Arrivée du Jury, magnéto de Greta qui pleure déjà. Et ce n’est pas fini ! Séquence culte de Frances Ha reprise par Zaoh de Sagazan et Modern Love électrise le palais des Festivals. Greta chante et pleure en même temps. On a envie de tous faire la fête à leur côté. Quel moment incroyable !
On a envie que cette cérémonie dure toute la nuit, qu’elle se transforme en grand concert mais il est l’heure d’accueillir Meryl Streep pour lui remettre sa Palme d’Or d’Honneur. Un discours un peu long de Binoche mais qui a le mérite de nous rappeler tout ce que Meryl Streep représente. Une femme, actrice, qui sait tout faire et qui a traversé les âges avec classe et poigne. Notre reine à tous.
Bon après tout ça, on a carrément oublié qu’on avait un film à voir, le nouveau film de Quentin Dupieux, Le deuxième Acte. Comme à son habitude, Dupieux signe un film concept. Ici, le quatrième mur du cinéma avec lequel on va jouer. Les acteurs jouent-ils des personnages ? Ou est-ce la réalité ? Il n’y a pas de réalisateur, car le film est réalisé par une IA (tacle malin sur l’avenir du cinéma), on n’entend pas de “coupez”. Alors pendant 1h20, ce sont les acteurs qui jouent / ne jouent pas.

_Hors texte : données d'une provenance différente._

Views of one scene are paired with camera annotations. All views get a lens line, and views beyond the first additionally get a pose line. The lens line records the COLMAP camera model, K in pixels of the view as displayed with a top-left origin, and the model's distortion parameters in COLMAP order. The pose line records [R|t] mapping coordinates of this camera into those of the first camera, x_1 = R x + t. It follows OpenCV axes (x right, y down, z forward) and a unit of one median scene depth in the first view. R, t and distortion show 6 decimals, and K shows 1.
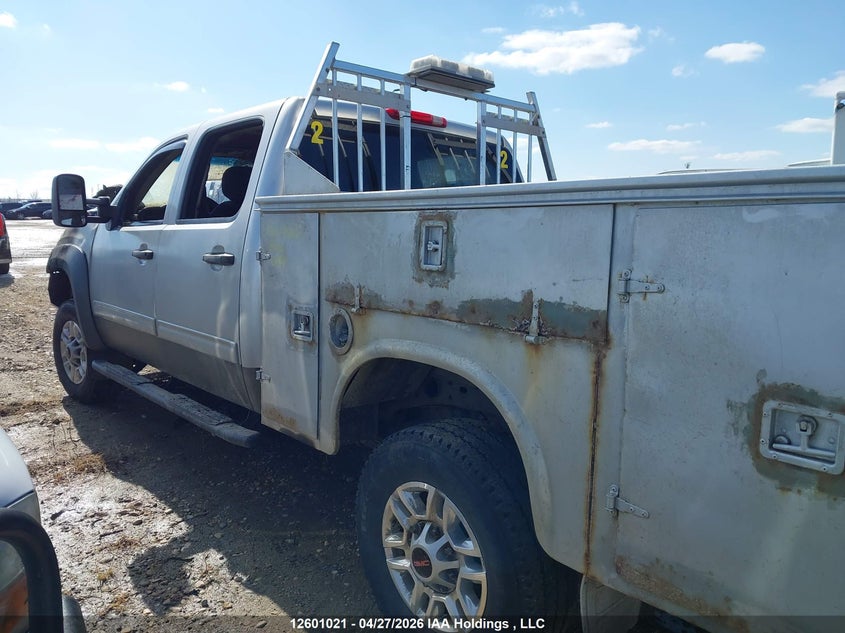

Le début est assez désarmant et certains mots prononcés par Louis Garrel et Raphael Quenard sont assez limite. Ils nous laissent aussi à penser que Quentin Dupieux a un avis très tranché sur la Cancel Culture (et pas dans le bon sens). Une autre séquence plus tard qui vient ironiser sur une tentative de baiser ressenti comme un viol par Léa Seydoux nous confirme cette impression. Sur le film, c’est un Dupieux. Parfois génial quand les acteurs se moquent d’eux-mêmes (Vincent Lindon et ses tics, Léa Seydoux à qui l’ont dit qu’elle joue mal…) ou quand une séquence au restaurant fait des étincelles en termes de comédie et de rythme (Louis Garrel est un merveilleux acteur comique, on le dira jamais assez). Parfois plus mou et moins passionnant quand il essaye de théoriser son concept. La fin est longue et le plan séquence final n’était pas nécessaire, on avait déjà compris l’idée.